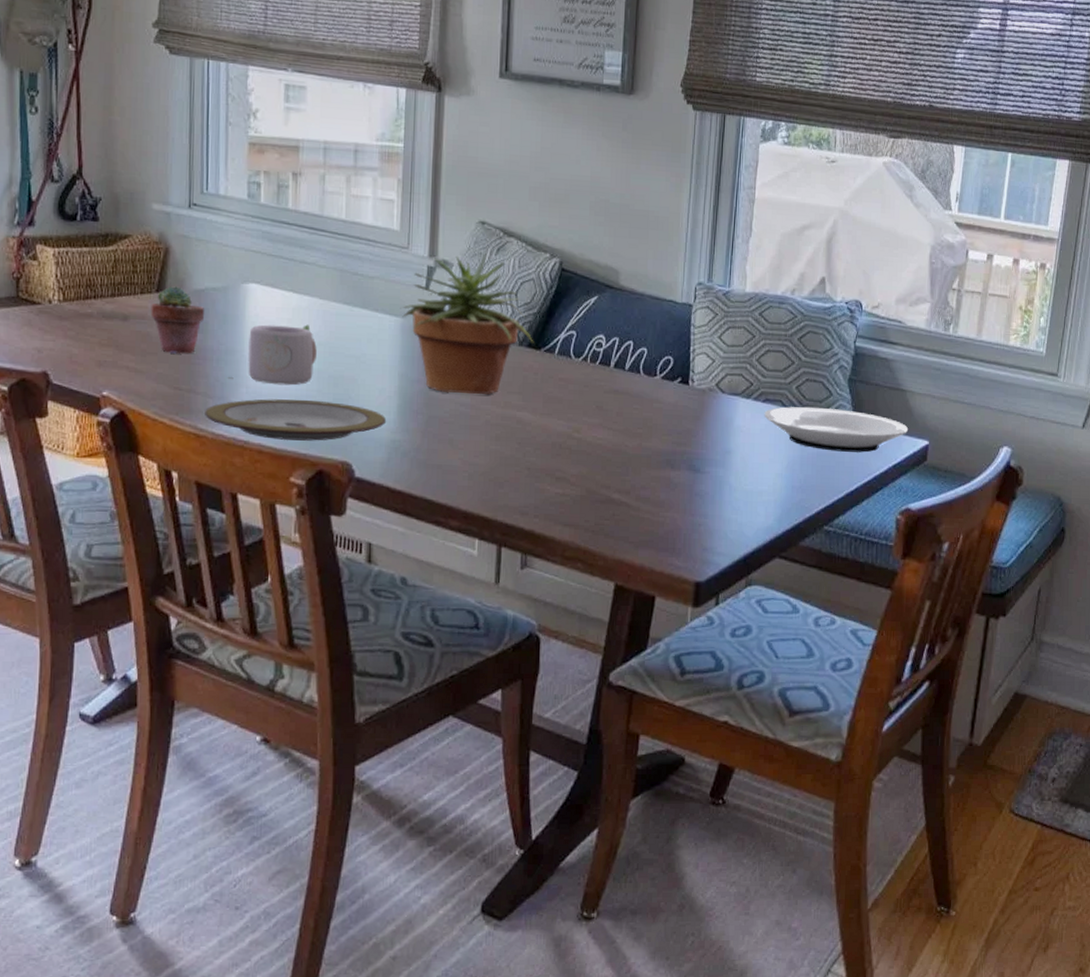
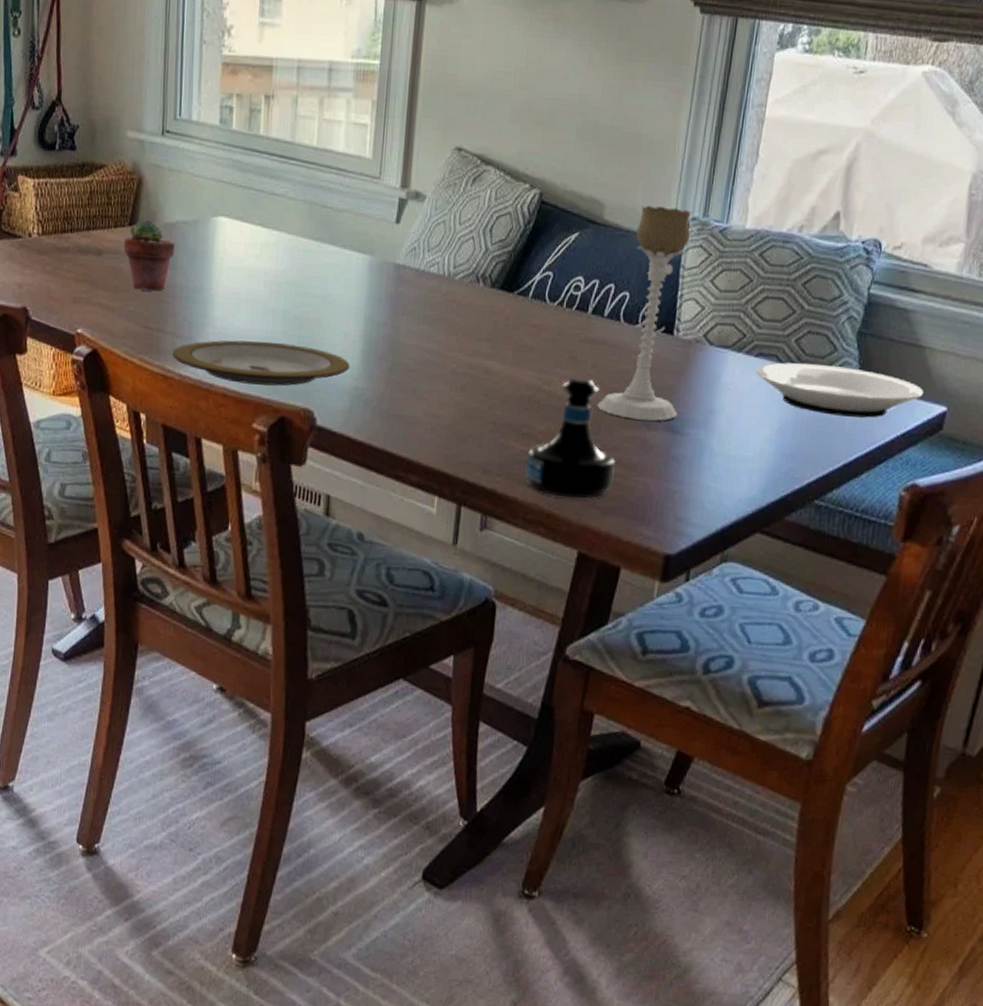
mug: present [228,324,317,386] -> none [196,261,283,327]
potted plant: present [400,253,533,395] -> none [368,184,506,341]
tequila bottle: none [561,425,645,535] -> present [525,377,616,499]
candle holder: none [624,272,698,462] -> present [597,205,692,421]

** Required action **
Return the whole listing word for word, minus its pictures.

** Task result **
mug: present [228,324,317,386] -> none [196,261,283,327]
potted plant: present [400,253,533,395] -> none [368,184,506,341]
tequila bottle: none [561,425,645,535] -> present [525,377,616,499]
candle holder: none [624,272,698,462] -> present [597,205,692,421]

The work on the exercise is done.